Star Wars_ Legacy of the Force 04_ Exile - Aaron Allston [69]
It didn’t take him too long to find the craft he thought best suited to carry him to Ziost. It was an old Y-wing starfighter, carefully maintained, its hull paint unscarred. It rested beneath an environment blanket covered by a thick layer of dust.
The hangar’s door computer listed the owner as Hemalian Barkid of Drewwa and indicated that his last flight with the Y-wing had been half a standard year earlier. A little time on the planetary net tracked down personal data for Hemalian Barkid. He was an employee of Trang Robotics, and messages to him were now being forwarded to Kuat. Clearly he had been assigned offworld and left his personal vehicle behind.
The Y-wing’s astromech was nowhere to be seen, and its weapons systems were dismantled and missing, probably due to local ordinances about private citizens having lasers, ion cannons, and proton torpedoes. But its hyperdrive was intact, and the little glow on the control board Ben could see through the cockpit canopy made it clear that the computers were charged—probably diagnostics running on a battery.
And this, at last, told Ben what he needed to do to get the Y-wing operational. “In the field, when you can’t do something yourself,” his mother had told him once, “your obvious solution is to find someone who can do it for you.”
He downloaded contact information for Hemalian Barkid into his datapad, then spent several more hours searching on the planetary database for more information he needed and letters like the one he had to write. Carefully, doggedly, he extracted a fact here, a sentence there, and ended up with something that, to his eye, seemed authentic.
From: Hemalian Barkid
Account 7543 BH (Hangar 113)
To: Hangar Manager, Drewwa Spaceport
I will be returning home tomorrow. I’d really like my Y-wing to be ready when I get there. Please do a power-up, standard maintenance check, and astromech analysis of the computer, particularly the nav computer, and bill at your standard rate to my account.
It was that last part that Ben thought would sell the spaceport managers on this task.

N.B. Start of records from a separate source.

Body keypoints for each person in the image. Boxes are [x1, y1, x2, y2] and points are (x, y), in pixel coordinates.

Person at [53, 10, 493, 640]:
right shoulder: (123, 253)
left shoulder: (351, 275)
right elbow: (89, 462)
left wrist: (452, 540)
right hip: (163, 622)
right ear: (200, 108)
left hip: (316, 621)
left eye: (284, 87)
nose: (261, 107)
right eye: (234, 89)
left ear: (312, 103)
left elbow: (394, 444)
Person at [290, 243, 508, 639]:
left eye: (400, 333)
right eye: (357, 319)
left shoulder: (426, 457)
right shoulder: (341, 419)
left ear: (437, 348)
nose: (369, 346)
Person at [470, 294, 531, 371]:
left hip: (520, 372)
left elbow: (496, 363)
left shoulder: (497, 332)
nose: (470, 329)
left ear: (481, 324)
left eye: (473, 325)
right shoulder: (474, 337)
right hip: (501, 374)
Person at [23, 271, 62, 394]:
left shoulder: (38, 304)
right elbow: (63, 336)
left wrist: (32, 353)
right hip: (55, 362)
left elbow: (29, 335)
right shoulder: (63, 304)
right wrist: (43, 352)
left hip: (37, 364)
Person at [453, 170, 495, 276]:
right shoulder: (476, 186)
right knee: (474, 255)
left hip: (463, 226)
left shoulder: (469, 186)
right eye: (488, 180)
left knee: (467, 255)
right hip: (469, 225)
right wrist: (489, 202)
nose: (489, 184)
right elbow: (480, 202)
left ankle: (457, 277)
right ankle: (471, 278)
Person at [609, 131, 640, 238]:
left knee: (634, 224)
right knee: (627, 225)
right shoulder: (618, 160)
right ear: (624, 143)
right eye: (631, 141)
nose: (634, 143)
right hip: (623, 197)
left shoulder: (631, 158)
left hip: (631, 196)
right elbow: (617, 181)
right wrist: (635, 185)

Everyone said that people loved doing last-minute tasks at their standard rates, because last-minute standard rates were always three or four times what standard rates would be if arranged in plenty of time.

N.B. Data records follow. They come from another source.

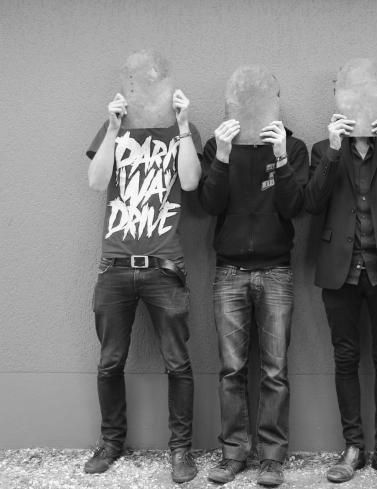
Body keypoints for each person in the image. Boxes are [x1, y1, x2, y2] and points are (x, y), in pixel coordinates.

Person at [84, 87, 202, 484]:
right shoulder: (113, 128)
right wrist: (112, 128)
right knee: (109, 362)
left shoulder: (184, 131)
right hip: (115, 266)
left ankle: (181, 450)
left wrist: (183, 124)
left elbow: (190, 182)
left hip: (164, 267)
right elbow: (96, 182)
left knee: (178, 362)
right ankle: (111, 443)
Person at [304, 101, 377, 484]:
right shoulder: (324, 148)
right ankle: (353, 448)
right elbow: (311, 202)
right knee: (345, 358)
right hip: (341, 271)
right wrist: (333, 150)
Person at [199, 106, 308, 485]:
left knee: (275, 371)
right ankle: (233, 454)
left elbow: (295, 206)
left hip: (276, 270)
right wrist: (222, 155)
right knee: (232, 370)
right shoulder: (217, 145)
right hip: (229, 271)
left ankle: (272, 458)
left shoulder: (292, 147)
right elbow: (209, 204)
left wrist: (281, 157)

Ben sent the message from the hangar door computer, which could plausibly have received and relayed the message from the real Barkid. He took his pocket holocam, the one he’d been carrying ever since his mission with Jacen to Adumar, and affixed it to the rafters, pointed down at the Y-wing’s security access panel, then made sure it would accept commands transmitted from his datapad. Finally he restored the environment blanket to the top of the Y-wing, smoothed out the dust as much as he could, and made himself a hiding hole behind some discarded plasteel crates to wait.
It didn’t take too long. Three hours later, the hangar door rolled open and two shapes entered—a female human mechanic in the standard yellow jumpsuit and an R2 astromech.
Ben’s heart sank. He’d assumed, based on how automated things were around here, that an operation as simple as a routine vehicle check would be handled by a mechanic droid. He’d planned to wait until the droid was finished with its task and then cut its head off, preventing it from leaving with the R2.
But he couldn’t cut the woman’s head off.
Well, technically he could. He just shouldn’t. Though if it came down to a question of doing that or failing in this mission—an important mission—what would he do? He frowned, struggling with the answer.
The woman—thirtyish, muscular, dark hair up under a yellow cap—swept the environment blanket off the Y-wing, sending a tremendous amount of dust into the air. She immediately began sneezing. Her R2 unit tweetled at her.
As the airborne dust reached Ben, he felt like sneezing, too. He held a finger under his nose and scowled at the woman.